— Task requirements —
From the polar shipping passage below, extract word for word the portion starting with "Ship with a" and going on through "of polar shipping.".

— Text passage —
======

Breaking the ice

The ship Aurora off Queen Mary Land in 1912
Dundee Steam Whalers such as the Aurora, pictured here off Queen Mary Land in 1912, were made of wood with strong internal framing. This allowed the ship to withstand the pressures of the ice when steaming through or when beset. (Photo: Frank Hurley)
Ship with a fully enclosed crow's nest and helideck'Aurora Australis' ship breaking through iceThree-masted ship at Hobart wharf 1914.'Nella Dan' ship in port at Hobart.'Aurora Australis' ship moving out of ice into open water

In the 100 years between 1911 and 2011, there have been vast technological changes in the naval architecture of polar shipping.

The first polar ships relied solely on the wind for propulsion. They had no advantage over the sea ice, which was also propelled by the wind, thus entering the ice was an extremely risky undertaking, if attempted at all. The Scottish developed the first true ships that could navigate in ice, having been involved in the Arctic whaling ventures from 1750. This Arctic whale fishery was mainly centred on the port of Dundee where, in 1857, a steam engine was trialled in a whale ship. The success of this saw Dundee become the leading Arctic whaling port, and the rise of a new breed of ship design known as a Dundee Whaler. The ships looked much the same as their sailing counterparts, the only external addition being a tall, slim funnel indicating the presence of an engine.

The Dundee steam whalers were, for the era, the best ships for ice navigation. As the only real polar vessels available, they became the leading technology that allowed the ‘heroic era’ of Antarctic exploration to commence.

The Aurora, built at Dundee in 1876, spent her first 10 years as one of the Dundee whaling fleet. Like all Arctic whalers she was made of wood, which allowed the ship to withstand the pressures of the ice when steaming through or when beset. This was very clearly demonstrated in January 1915 when the Aurora, under the command of Joseph Stenhouse, was beset and drifted with the ice for 312 days, after landing the Ross Sea party of Shackletonʼs Imperial Trans-Antarctic Expedition.

Steel and iron ships as were available in 1911 were not ice–strengthened. Before welding of steel plates became common-place, the plates were held together by rivets. These rivets could be broken by the action of the ice on the ship if they were not flush enough with the plating. The plates also buckled under ice pressure and the subsequent leaks were unrepairable at sea. The steel ship would therefore literally come apart, so the early heroic era explorers made do with wood.

The Aurora was built of oak and the heavy hull frames were braced and stiffened by two tiers of horizontal oak beams, on which were built the tween deck and main deck. The engines and boiler were situated aft. Wooden ships such as the Aurora also had timber sheathing over the hull planking to above the water line. This extra skin protected the hull from ice damage and could be later removed and replaced with new sheathing in dry dock. The Auroraʼs sheathing was tough greenheart (Lignum vitae) lined with fur in between the hull planking and the sheathing. Originally rigged as a barque, John King Davis had Aurora re-rigged as a barquentine, which allowed the vessel to be worked by a smaller crew. Another advantage of the Dundee Whaler was that as a commercial vessel it had a large hold for cargo; an important requirement for delivering the shore parties of Antarctic expeditions. On her first voyage south the Aurora had every available space taken up with timber for the living huts and an air tractor in a crate on top of it all.

======

(Entries excerpted from a collection)
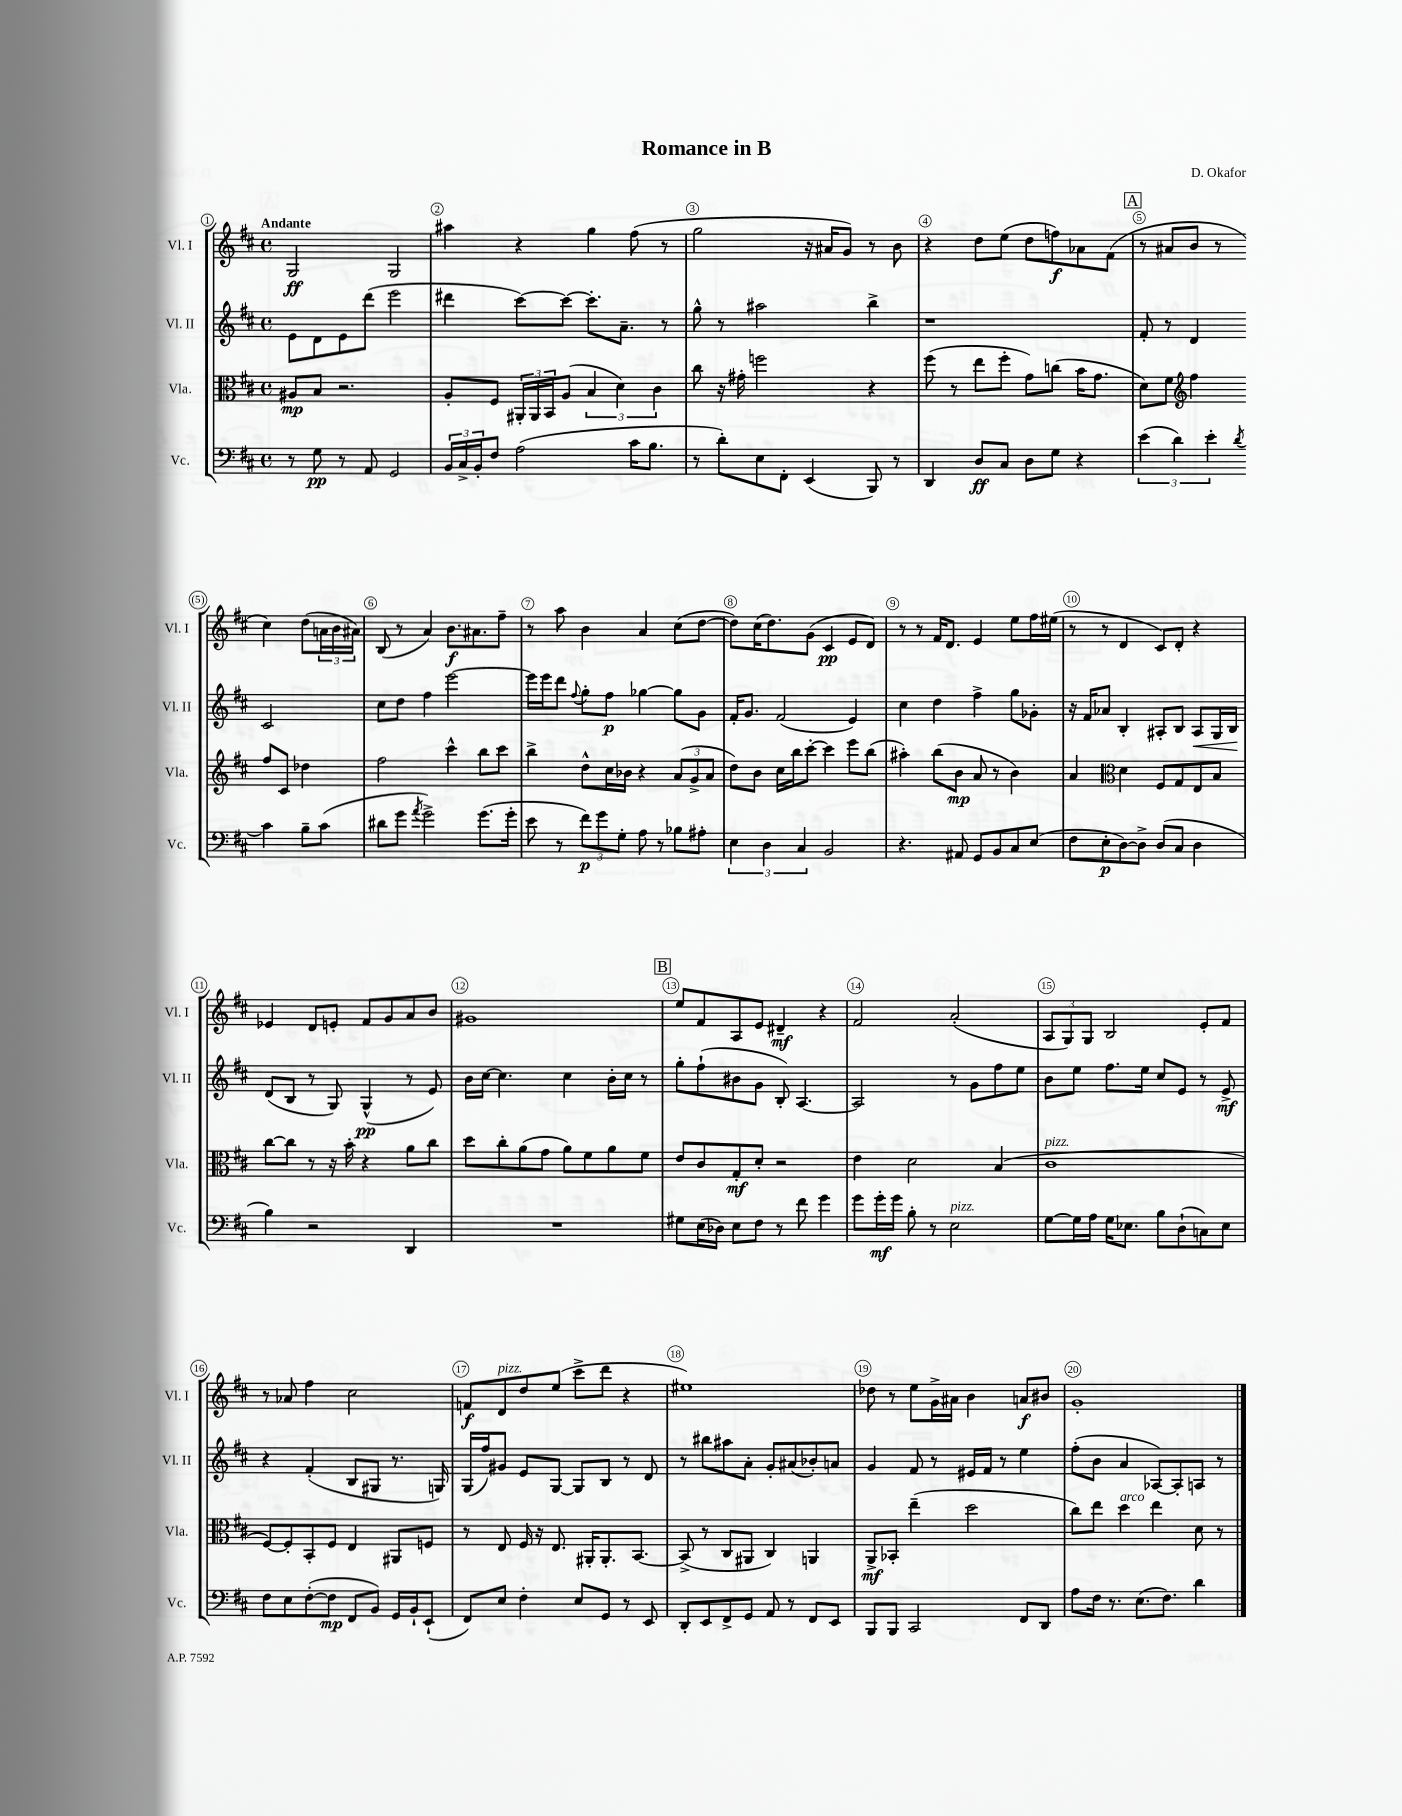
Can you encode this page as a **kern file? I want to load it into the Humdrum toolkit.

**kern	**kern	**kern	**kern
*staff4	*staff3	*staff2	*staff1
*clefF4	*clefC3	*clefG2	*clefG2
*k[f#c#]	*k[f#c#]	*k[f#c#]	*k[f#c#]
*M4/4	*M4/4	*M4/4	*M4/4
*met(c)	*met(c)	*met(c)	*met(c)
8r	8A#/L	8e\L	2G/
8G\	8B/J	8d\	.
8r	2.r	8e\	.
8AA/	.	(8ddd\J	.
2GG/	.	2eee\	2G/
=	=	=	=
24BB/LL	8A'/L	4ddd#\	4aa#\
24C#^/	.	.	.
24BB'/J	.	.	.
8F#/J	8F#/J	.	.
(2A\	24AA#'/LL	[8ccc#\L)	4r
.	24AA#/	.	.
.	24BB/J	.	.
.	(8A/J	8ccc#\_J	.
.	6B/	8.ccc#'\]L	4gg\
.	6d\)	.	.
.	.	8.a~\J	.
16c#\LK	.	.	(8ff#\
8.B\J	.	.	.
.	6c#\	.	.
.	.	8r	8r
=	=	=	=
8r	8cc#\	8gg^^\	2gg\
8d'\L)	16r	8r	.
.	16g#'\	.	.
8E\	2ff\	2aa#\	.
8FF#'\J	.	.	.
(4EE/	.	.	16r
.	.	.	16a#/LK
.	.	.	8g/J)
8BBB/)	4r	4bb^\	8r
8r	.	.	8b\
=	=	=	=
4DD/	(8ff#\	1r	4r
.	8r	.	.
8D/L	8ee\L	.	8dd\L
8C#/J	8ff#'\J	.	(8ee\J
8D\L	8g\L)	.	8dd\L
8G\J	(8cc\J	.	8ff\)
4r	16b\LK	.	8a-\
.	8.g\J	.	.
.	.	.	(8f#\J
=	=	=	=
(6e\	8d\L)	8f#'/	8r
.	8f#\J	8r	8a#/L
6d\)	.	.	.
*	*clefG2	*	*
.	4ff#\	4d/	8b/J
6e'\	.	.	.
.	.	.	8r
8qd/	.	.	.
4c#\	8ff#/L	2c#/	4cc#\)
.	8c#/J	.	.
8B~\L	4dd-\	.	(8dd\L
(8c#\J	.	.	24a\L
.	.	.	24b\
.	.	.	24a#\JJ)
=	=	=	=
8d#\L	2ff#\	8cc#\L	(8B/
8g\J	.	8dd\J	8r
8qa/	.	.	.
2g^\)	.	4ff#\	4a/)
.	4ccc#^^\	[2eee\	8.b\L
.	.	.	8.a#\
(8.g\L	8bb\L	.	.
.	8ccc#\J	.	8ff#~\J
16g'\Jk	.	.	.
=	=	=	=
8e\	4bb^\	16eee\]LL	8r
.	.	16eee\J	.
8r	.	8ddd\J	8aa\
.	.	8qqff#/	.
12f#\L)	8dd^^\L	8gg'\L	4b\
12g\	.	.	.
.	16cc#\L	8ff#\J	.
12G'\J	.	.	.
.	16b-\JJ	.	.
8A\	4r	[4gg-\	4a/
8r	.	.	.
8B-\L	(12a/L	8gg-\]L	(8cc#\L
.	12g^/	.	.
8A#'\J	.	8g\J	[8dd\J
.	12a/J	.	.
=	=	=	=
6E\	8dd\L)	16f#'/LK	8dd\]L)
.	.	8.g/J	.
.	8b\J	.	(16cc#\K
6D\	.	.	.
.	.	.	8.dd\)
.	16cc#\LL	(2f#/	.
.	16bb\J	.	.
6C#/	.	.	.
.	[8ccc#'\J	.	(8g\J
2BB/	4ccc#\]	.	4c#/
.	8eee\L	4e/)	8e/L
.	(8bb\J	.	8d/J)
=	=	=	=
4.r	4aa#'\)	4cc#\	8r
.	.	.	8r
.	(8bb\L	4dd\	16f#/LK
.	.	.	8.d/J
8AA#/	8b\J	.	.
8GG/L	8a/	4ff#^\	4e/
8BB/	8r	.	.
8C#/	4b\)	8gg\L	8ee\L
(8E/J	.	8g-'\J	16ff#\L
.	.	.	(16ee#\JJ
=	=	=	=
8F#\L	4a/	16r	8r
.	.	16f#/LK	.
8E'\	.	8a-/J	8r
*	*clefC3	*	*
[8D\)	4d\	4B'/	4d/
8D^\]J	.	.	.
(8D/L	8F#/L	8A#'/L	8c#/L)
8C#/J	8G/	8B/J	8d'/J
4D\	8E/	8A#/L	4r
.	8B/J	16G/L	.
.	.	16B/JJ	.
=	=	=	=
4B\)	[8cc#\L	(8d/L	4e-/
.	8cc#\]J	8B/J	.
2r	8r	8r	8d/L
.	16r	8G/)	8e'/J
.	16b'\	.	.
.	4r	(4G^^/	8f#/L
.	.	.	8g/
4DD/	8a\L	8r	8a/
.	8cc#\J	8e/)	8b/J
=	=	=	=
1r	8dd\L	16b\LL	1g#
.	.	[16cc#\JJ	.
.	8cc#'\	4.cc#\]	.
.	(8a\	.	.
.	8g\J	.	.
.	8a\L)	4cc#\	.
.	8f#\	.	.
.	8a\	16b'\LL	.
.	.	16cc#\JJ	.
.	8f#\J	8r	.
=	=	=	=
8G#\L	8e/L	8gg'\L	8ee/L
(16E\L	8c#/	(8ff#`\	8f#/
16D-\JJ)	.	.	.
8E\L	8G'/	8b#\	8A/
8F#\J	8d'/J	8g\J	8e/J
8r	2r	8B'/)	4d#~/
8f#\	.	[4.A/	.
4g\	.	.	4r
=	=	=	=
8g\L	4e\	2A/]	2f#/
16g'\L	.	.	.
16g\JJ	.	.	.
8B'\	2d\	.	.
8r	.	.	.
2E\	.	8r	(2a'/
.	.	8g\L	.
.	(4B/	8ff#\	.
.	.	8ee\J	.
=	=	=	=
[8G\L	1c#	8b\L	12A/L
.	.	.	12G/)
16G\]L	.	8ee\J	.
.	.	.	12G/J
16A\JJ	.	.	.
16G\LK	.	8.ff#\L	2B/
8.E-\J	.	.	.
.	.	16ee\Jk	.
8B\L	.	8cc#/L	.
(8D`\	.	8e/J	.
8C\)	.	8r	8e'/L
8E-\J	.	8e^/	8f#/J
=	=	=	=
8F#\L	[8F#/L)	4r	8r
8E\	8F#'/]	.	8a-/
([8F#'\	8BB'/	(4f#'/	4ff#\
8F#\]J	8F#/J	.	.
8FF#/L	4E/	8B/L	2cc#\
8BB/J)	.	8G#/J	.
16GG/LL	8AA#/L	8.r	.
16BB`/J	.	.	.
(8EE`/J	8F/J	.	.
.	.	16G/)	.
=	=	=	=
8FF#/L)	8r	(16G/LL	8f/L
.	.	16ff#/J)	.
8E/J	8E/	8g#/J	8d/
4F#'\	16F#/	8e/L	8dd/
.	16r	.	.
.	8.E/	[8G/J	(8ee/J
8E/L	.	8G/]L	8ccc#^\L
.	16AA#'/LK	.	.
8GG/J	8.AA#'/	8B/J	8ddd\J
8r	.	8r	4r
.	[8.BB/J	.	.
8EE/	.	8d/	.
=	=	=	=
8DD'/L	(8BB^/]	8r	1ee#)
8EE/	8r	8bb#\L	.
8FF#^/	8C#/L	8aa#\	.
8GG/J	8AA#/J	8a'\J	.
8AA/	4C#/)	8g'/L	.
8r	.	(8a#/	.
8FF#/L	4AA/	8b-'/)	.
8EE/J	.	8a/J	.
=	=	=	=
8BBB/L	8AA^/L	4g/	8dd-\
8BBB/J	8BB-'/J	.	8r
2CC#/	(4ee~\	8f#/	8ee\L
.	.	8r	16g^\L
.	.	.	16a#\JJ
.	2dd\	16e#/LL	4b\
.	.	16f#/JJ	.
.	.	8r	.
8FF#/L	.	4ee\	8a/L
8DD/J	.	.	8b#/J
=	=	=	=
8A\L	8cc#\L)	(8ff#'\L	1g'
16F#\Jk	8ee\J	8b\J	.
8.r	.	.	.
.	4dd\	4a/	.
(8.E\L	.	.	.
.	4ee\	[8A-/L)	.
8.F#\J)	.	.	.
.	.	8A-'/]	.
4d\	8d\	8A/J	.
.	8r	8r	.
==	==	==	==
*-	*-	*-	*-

======

— Task solution —
Ship with a fully enclosed crow's nest and helideck'Aurora Australis' ship breaking through iceThree-masted ship at Hobart wharf 1914.'Nella Dan' ship in port at Hobart.'Aurora Australis' ship moving out of ice into open water

In the 100 years between 1911 and 2011, there have been vast technological changes in the naval architecture of polar shipping.